Volver al Futuro

Traducido por Angela Carosio

Unas semanas atrás estuve en una reunión en Cambridge donde se discutió como, o si, la información paleo climática puede reducir las incertidumbres conocidas en simulaciones climáticas futuras.

Las incertidumbres en el impacto que provoca el aumento de gases de invernadero en múltiples sistemas son significativas: el potencial impacto de ENSO Oscilación del Sur, El Niño (El Niño Southern Oscillation, ENSO, por sus siglas en inglés), o el vuelco en la circulación del atlántico norte, probable información sobre la composición atmosférica (CO2, CH4, N2O, aerosoles), la posibilidad de pronosticar los cambios climáticos por décadas la sensibilidad misma del clima global y, quizás la más importante es que sucederá con las capas de hielo y el régimen de lluvias regional en un clima más cálido.

La razón por la cual la información paleo climática puede ser clave en estos casos es que todos estos componentes climáticos han cambiado en el pasado. Si se pueden entender el cómo y el porqué de estos cambios en el pasado, se pueden modelar nuestras proyecciones de cambio para el futuro. Lamentablemente, el simple uso del registro, ir hacia atrás hasta un punto que tenga condiciones similares a las que esperamos para el futuro no funciona muy bien, ya que no hay buenas analogías a los trastornos que estamos causando. Nunca se ha visto antes un aumento tan veloz de gases de invernadero con la presente configuración de los continentes y vastas cantidades de hielo polar. Por ende, se deben desarrollar enfoques más sofisticados y esta reunión estuvo dedicada a examinar dichos enfoques.

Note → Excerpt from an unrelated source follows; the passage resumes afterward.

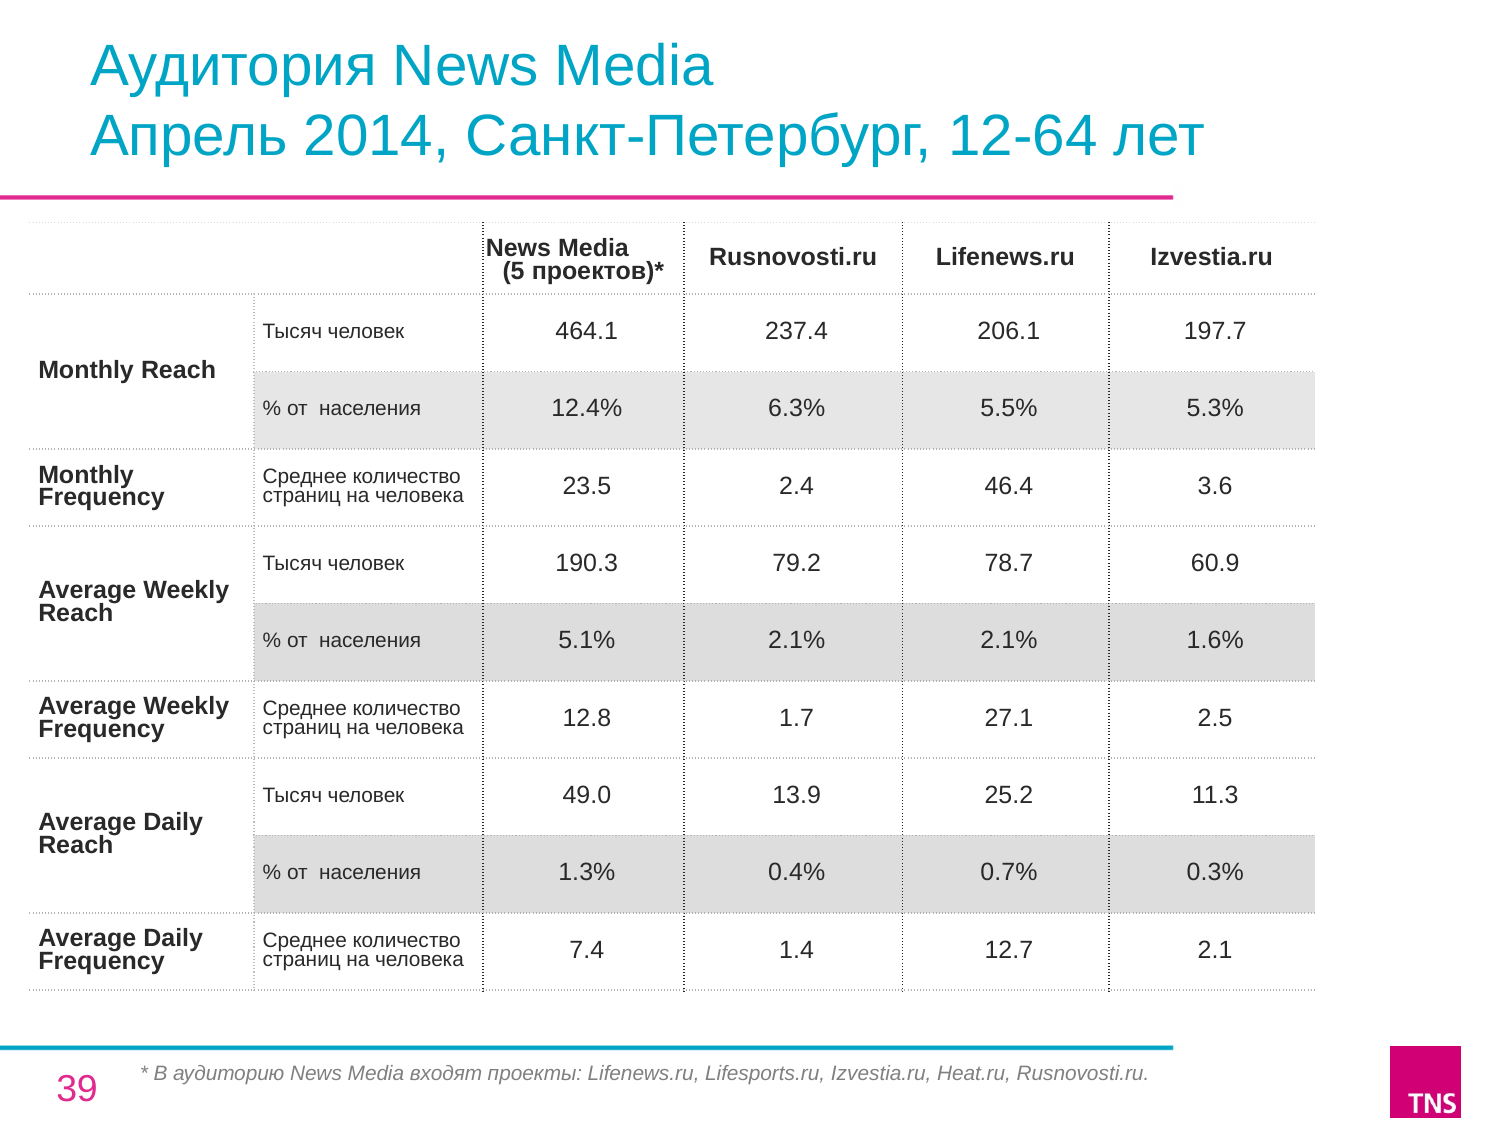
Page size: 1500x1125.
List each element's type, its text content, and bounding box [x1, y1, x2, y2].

La primera observación que se puede hacer es muy sencilla. ¡Si algo sucedió en el pasado, entonces eso significa que es posible! Así, cambios en ENSO, capas de hielo y los ciclos del carbono, por ejemplo, demuestran claramente que estos sistemas son realmente sensibles a cambios externos. Por lo tanto, asumir que no pueden cambiar en el futuro sería ingenuo. Esto es básico, pero no verdaderamente útil desde un punto de vista práctico.

Toda proyección futura cuenta con modelos de algún tipo. Lo que domina en el tema climático son los GCMs (Global Climate Model, GCM por sus siglas en inglés) modelos climáticos globales océano atmosféricos a gran escala, que fueron discutidos extensamente en el último informe del Panel Intergubernamental del Cambio Climático, conocido por sus siglas IPCC (Intergovernmental Panel on Climate Change en inglés), pero también se pueden usar otros modelos más simples, más especializados o más conceptuales. La razón por la que estos otros modelos son aún útiles es que los GCMs no son completos, no contienen todas las posibles interacciones que conocemos de los registros paleo climáticos y pueden ocurrir observaciones modernas. Segundo, las interacciones observadas en los registros como, por ejemplo, entre los niveles de dióxido de carbono o cantidades de polvo y el forzante de Milankovitch, implican que hay un mecanismo que los conecta. Estos mecanismos pueden ser solo imperfectamente conocidos, pero los registros paleo climáticos resaltan la necesidad de cuantificar dichos mecanismos para que los modelos sean más completos.